枯れていく言葉

 僕は仕事で毎日6000~7000文字程度を書いている。それだけの文章を書くために、十数件または数十件の記事を漁る。もちろん全文を読んでいるわけではないが、僕が読み書きしている文字量は1日に数万文字にはなっているだろう。自分で書いた記事だって、推敲のために何度も読み返さないといけないことだし。

 しかも、最近の僕は小説も毎日執筆している。仕事が終わるのは早くても夜の20時くらいだ。それから買い出しなんかをして勉強をして、小説を書く。だいたい1時間あれば小説も1500文字程度は進んでいる。


 これだけ大量の文章や言葉と対峙していると、途端に自分の中の言葉が枯れていくような感覚に陥ることがある。捻り出した言葉、自分の中から自然と出てきた言葉。それらが枯れ葉となって手のひらの上で干からびていくような。その感覚に抱かれると、途端に書くことが恐ろしくなる。

 これは僕が常日頃から言っていることだが、書くというのは孤独な作業だ。
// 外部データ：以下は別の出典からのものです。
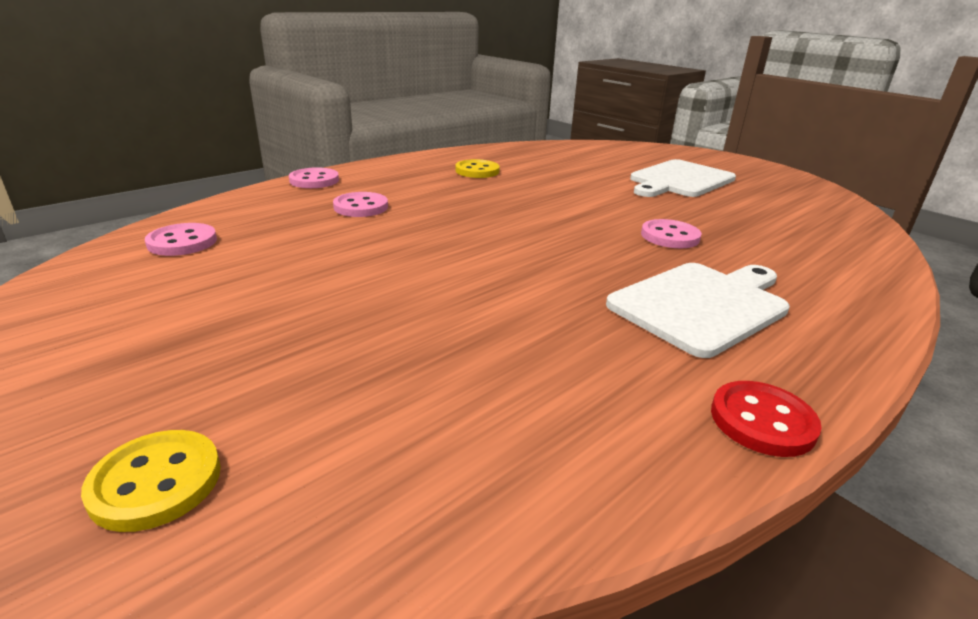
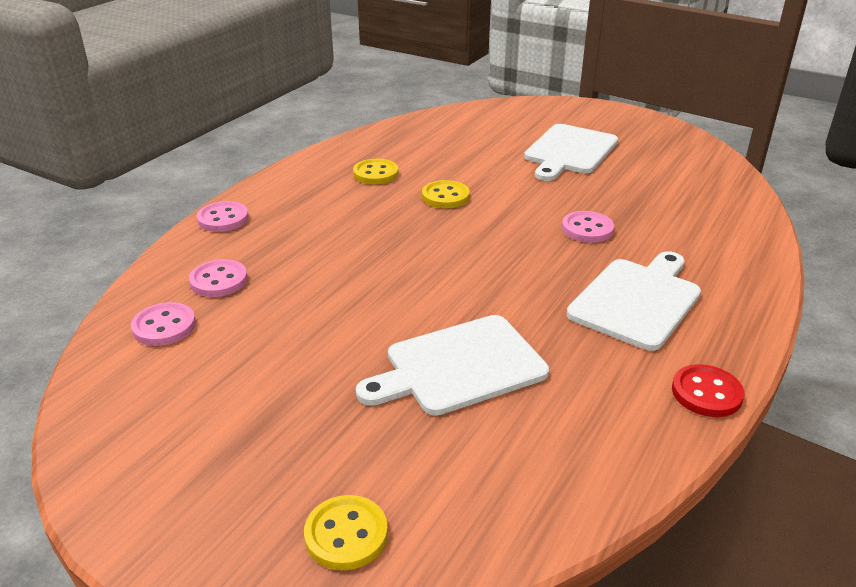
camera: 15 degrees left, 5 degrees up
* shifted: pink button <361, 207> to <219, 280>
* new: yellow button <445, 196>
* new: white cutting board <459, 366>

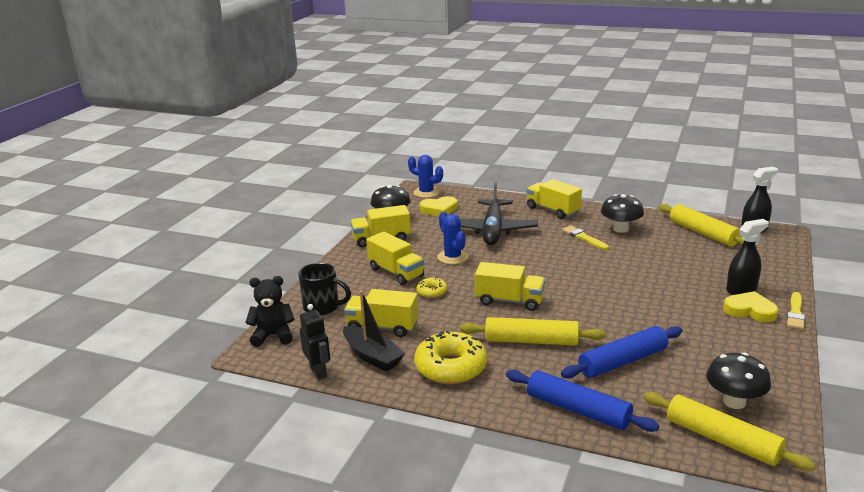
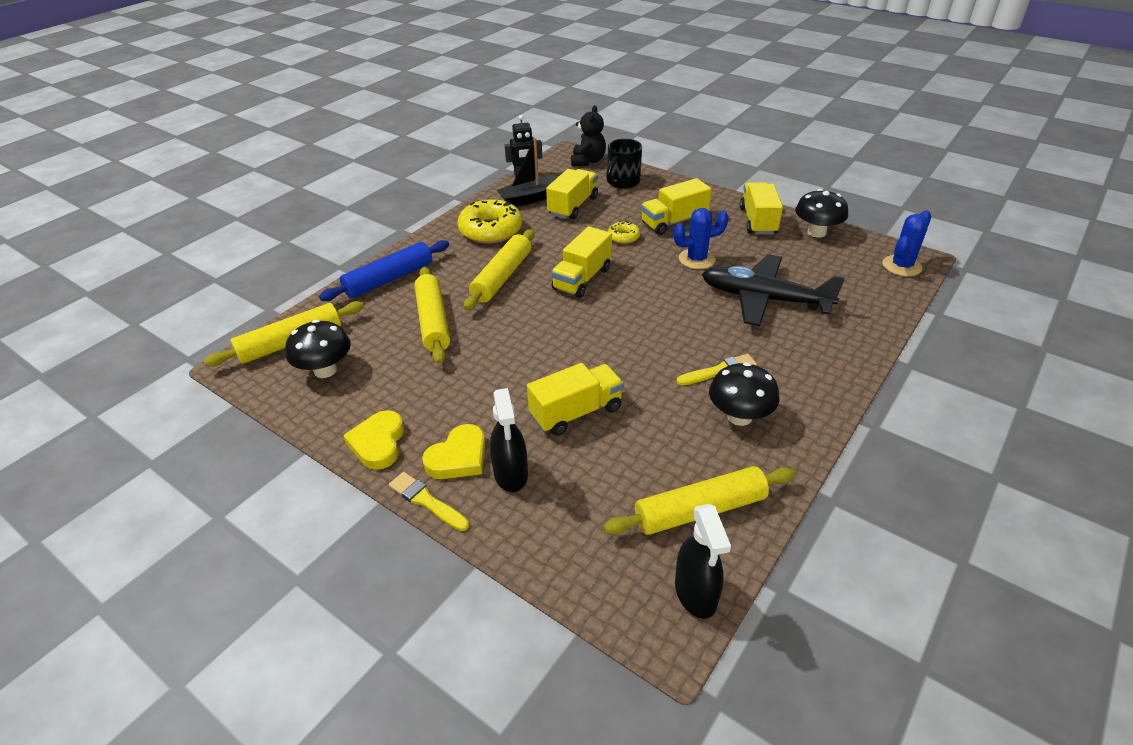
camera: 105 degrees right, 15 degrees up
* shifted: yellow truck <553, 210> to <576, 412>
* shifted: yellow heart <439, 209> to <378, 443>
* repainted: blue rolling pin <622, 361> to yellow rolling pin <433, 321>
読者の需要・読者の潜在的な感情などを掘り起こそうとしているのに、目の前に読者はいない。自分ひとりで読者のことを調べる。自分ひとりで読者の立場になる。自分ひとりでコンテンツをひねりだす。そうして書いた文章を自分自身が読み、粗探しをしたりより良くなるように頭を悩ませたりする。

 言葉というのは本来誰かに何かを伝えるためにある。だから、伝わっていることがわかると安心する。

 だけど、直接読者に届けて感想をもらうのでなければ、言葉が誰かに伝わったかどうかなんてわからない。ネットに自分の書いた記事があって、検索結果トップになっていたとしても誰かに言葉が伝わったという確証は得られない。

 言葉の本来の目的を達成できたかがわからないから、言葉が干からびていく気がするのではないだろうか。


 それでも、ライターという生き物は難儀なもので言葉が枯れていく感覚に陥ったとしても書かなければならない。文章が金になるのだ。文字通り「書かなければ生きていけない」のである。


 言葉が枯れていく感覚に立ち向かわないといけない。言葉が枯れていく感覚に陥ったとき、僕はよく心の中でこう唱える。「夜に送り出した言葉は何かしらの形で誰かの目に触れ、確実に届く。たとえ反応が無かったとしても届いているに違いないのだ」と。

 その自己暗示がきかないときは、一時的に文章と距離を置く。倦怠期のカップルのように「距離を置きましょう」と宣言し、文章を書かず読まずの生活を数日間送るのだ。そうすると自然とまた言葉は潤いを手にし、言葉を紡ぎたいという感覚に襲われる。

 こうして考えると、我ながら「アホだな」と思う。